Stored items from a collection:
══════════

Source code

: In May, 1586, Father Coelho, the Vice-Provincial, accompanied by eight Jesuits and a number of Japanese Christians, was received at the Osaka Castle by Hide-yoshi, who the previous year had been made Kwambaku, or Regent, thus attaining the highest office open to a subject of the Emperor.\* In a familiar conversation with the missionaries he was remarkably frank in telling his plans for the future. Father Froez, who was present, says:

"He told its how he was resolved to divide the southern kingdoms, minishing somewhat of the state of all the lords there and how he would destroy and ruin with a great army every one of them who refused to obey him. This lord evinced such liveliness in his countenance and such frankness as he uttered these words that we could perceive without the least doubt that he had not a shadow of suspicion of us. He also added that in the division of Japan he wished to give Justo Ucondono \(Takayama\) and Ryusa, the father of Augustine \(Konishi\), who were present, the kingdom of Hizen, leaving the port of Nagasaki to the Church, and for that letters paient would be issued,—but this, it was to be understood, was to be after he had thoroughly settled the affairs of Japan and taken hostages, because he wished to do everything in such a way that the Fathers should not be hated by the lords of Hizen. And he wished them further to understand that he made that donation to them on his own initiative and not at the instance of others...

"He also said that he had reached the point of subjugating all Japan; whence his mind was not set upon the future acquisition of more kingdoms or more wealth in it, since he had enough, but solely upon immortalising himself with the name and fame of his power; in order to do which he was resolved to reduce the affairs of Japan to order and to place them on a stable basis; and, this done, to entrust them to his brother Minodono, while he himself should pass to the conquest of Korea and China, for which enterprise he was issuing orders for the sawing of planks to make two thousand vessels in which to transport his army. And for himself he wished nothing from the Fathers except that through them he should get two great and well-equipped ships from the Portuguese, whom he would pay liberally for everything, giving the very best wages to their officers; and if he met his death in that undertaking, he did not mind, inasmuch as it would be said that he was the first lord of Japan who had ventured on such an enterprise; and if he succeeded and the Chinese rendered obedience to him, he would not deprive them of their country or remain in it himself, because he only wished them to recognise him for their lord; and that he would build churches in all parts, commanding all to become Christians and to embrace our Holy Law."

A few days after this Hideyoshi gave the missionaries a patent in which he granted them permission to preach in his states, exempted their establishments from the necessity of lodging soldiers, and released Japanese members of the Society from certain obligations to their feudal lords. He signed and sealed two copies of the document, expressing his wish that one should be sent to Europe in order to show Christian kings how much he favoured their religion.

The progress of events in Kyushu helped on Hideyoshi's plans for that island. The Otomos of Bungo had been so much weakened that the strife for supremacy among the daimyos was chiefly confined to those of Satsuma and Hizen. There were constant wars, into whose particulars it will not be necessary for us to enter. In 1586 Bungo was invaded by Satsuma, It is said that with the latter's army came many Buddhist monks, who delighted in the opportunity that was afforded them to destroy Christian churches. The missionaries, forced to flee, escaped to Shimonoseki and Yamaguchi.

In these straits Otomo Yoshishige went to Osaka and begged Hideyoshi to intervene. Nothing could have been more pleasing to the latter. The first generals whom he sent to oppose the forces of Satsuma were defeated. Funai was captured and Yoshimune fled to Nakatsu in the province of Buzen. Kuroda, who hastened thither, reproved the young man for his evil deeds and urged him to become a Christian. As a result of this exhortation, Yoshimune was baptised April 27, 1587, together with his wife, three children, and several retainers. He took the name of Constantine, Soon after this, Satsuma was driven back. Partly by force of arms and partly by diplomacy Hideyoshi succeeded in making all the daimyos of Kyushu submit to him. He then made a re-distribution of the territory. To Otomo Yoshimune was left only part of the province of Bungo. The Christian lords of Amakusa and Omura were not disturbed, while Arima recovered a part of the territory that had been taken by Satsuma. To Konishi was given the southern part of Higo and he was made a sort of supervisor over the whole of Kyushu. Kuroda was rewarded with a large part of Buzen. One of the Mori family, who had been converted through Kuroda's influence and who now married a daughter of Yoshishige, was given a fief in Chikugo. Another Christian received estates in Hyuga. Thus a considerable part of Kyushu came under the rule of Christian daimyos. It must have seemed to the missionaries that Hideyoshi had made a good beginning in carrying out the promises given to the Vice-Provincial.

══════════

EXERCISE REQUIREMENTS: Reproduce the data exactly. All of it is needed.

EXERCISE RESULT:
Source code

: In May, 1586, Father Coelho, the Vice-Provincial, accompanied by eight Jesuits and a number of Japanese Christians, was received at the Osaka Castle by Hide-yoshi, who the previous year had been made Kwambaku, or Regent, thus attaining the highest office open to a subject of the Emperor.\* In a familiar conversation with the missionaries he was remarkably frank in telling his plans for the future. Father Froez, who was present, says:

"He told its how he was resolved to divide the southern kingdoms, minishing somewhat of the state of all the lords there and how he would destroy and ruin with a great army every one of them who refused to obey him. This lord evinced such liveliness in his countenance and such frankness as he uttered these words that we could perceive without the least doubt that he had not a shadow of suspicion of us. He also added that in the division of Japan he wished to give Justo Ucondono \(Takayama\) and Ryusa, the father of Augustine \(Konishi\), who were present, the kingdom of Hizen, leaving the port of Nagasaki to the Church, and for that letters paient would be issued,—but this, it was to be understood, was to be after he had thoroughly settled the affairs of Japan and taken hostages, because he wished to do everything in such a way that the Fathers should not be hated by the lords of Hizen. And he wished them further to understand that he made that donation to them on his own initiative and not at the instance of others...

"He also said that he had reached the point of subjugating all Japan; whence his mind was not set upon the future acquisition of more kingdoms or more wealth in it, since he had enough, but solely upon immortalising himself with the name and fame of his power; in order to do which he was resolved to reduce the affairs of Japan to order and to place them on a stable basis; and, this done, to entrust them to his brother Minodono, while he himself should pass to the conquest of Korea and China, for which enterprise he was issuing orders for the sawing of planks to make two thousand vessels in which to transport his army. And for himself he wished nothing from the Fathers except that through them he should get two great and well-equipped ships from the Portuguese, whom he would pay liberally for everything, giving the very best wages to their officers; and if he met his death in that undertaking, he did not mind, inasmuch as it would be said that he was the first lord of Japan who had ventured on such an enterprise; and if he succeeded and the Chinese rendered obedience to him, he would not deprive them of their country or remain in it himself, because he only wished them to recognise him for their lord; and that he would build churches in all parts, commanding all to become Christians and to embrace our Holy Law."

A few days after this Hideyoshi gave the missionaries a patent in which he granted them permission to preach in his states, exempted their establishments from the necessity of lodging soldiers, and released Japanese members of the Society from certain obligations to their feudal lords. He signed and sealed two copies of the document, expressing his wish that one should be sent to Europe in order to show Christian kings how much he favoured their religion.

The progress of events in Kyushu helped on Hideyoshi's plans for that island. The Otomos of Bungo had been so much weakened that the strife for supremacy among the daimyos was chiefly confined to those of Satsuma and Hizen. There were constant wars, into whose particulars it will not be necessary for us to enter. In 1586 Bungo was invaded by Satsuma, It is said that with the latter's army came many Buddhist monks, who delighted in the opportunity that was afforded them to destroy Christian churches. The missionaries, forced to flee, escaped to Shimonoseki and Yamaguchi.

In these straits Otomo Yoshishige went to Osaka and begged Hideyoshi to intervene. Nothing could have been more pleasing to the latter. The first generals whom he sent to oppose the forces of Satsuma were defeated. Funai was captured and Yoshimune fled to Nakatsu in the province of Buzen. Kuroda, who hastened thither, reproved the young man for his evil deeds and urged him to become a Christian. As a result of this exhortation, Yoshimune was baptised April 27, 1587, together with his wife, three children, and several retainers. He took the name of Constantine, Soon after this, Satsuma was driven back. Partly by force of arms and partly by diplomacy Hideyoshi succeeded in making all the daimyos of Kyushu submit to him. He then made a re-distribution of the territory. To Otomo Yoshimune was left only part of the province of Bungo. The Christian lords of Amakusa and Omura were not disturbed, while Arima recovered a part of the territory that had been taken by Satsuma. To Konishi was given the southern part of Higo and he was made a sort of supervisor over the whole of Kyushu. Kuroda was rewarded with a large part of Buzen. One of the Mori family, who had been converted through Kuroda's influence and who now married a daughter of Yoshishige, was given a fief in Chikugo. Another Christian received estates in Hyuga. Thus a considerable part of Kyushu came under the rule of Christian daimyos. It must have seemed to the missionaries that Hideyoshi had made a good beginning in carrying out the promises given to the Vice-Provincial.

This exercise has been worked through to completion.